The GBP/EUR pairing advanced by over 0.3 per cent to achieve a high of €1.161, up from a low of €1.153.

Economists had forecast that the rate of inflation in Germany would come in at 0.4 per cent on the month in March, down from 0.6 per cent in February. However, the consumer price index printed at 0.2 per cent on the month.

The annual reading of 1.6 per cent was also lower than forecasts of 1.8 per cent and marked a significant slowdown from the previous month’s 2.2 per cent reading.

This was the first annual slowdown in nearly a year. Although higher food costs and climbing energy prices contributed to the overall increase, price rises in both areas slowed.

As Germany is the Eurozone’s largest economy, the dip could have a negative impact on the rate of inflation in the currency bloc as a whole.

The euro accordingly weakened across the board after the data was published, with EUR/GBP sliding to £0.860 and EUR/USD easing back to $1.072.
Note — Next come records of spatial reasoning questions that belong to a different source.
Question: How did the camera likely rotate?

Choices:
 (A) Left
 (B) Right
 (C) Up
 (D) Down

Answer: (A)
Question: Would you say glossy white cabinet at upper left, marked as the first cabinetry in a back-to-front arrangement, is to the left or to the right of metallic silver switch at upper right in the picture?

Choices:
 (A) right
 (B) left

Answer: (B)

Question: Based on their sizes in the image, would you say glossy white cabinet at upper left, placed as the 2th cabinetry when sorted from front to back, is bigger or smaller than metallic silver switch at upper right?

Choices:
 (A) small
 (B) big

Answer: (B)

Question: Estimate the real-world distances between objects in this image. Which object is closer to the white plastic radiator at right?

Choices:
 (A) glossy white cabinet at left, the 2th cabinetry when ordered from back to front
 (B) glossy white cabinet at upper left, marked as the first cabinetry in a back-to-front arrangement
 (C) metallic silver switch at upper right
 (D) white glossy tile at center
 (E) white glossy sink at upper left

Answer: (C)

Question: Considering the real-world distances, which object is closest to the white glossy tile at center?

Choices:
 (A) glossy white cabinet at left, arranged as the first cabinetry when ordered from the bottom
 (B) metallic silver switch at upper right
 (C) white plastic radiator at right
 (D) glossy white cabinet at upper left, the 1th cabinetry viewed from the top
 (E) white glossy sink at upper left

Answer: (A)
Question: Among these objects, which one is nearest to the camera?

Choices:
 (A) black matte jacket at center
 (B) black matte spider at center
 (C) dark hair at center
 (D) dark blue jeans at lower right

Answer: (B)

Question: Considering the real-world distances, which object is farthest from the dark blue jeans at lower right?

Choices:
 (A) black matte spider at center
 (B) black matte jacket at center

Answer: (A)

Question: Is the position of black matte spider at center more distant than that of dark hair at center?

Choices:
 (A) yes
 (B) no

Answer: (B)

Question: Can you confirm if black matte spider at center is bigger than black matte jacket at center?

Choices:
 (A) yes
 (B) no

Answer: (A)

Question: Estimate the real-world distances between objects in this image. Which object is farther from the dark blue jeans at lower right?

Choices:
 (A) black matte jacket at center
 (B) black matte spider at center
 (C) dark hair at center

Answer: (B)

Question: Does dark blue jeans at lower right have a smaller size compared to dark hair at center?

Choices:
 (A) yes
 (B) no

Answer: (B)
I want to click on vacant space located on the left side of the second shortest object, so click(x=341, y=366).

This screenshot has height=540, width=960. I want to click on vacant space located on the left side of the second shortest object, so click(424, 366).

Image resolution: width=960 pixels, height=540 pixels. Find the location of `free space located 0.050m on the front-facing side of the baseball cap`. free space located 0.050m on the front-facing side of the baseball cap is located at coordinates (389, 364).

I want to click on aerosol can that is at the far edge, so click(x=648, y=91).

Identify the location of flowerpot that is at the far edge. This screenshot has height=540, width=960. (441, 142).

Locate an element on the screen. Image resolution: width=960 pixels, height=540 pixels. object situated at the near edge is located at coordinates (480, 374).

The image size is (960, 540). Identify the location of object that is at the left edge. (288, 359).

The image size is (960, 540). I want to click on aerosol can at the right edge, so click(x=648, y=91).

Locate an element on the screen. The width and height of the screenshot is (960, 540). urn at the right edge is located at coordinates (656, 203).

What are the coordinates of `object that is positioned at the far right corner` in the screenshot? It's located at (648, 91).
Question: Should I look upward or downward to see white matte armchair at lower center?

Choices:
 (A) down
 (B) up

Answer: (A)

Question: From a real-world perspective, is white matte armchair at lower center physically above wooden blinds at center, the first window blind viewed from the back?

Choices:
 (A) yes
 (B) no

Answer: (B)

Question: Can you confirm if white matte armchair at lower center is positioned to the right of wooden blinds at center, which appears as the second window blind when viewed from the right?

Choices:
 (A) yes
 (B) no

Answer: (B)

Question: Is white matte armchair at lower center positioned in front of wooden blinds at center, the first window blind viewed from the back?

Earlier in the day the Eurozone’s economic, business, industrial and services confidence measures all came in below forecasts.

Economic confidence dipped from 108.0 to 107.9, the business climate indicator held at 0.82 instead of improving to 0.87, industrial confidence slipped from 1.3 to 1.2 and the services index dropped from 13.9 to 12.7.

Demand for the euro was also limited as a report from Reuters indicated that the European Central Bank (ECB) was concerned about the reaction to policy hints made earlier in the month.

The ECB’s last policy meeting led to speculation that the central bank could be planning to increase interest rates before the close of 2017, or at least start tapering its quantitative easing measures in preparation for raising interest rates early next year.

However, it seems the central bank is keen to backpedal on that outlook.

ECB sources said: “We wanted to communicate reduced tail risk but the market took it as a step to the exit. The message was way overinterpreted.”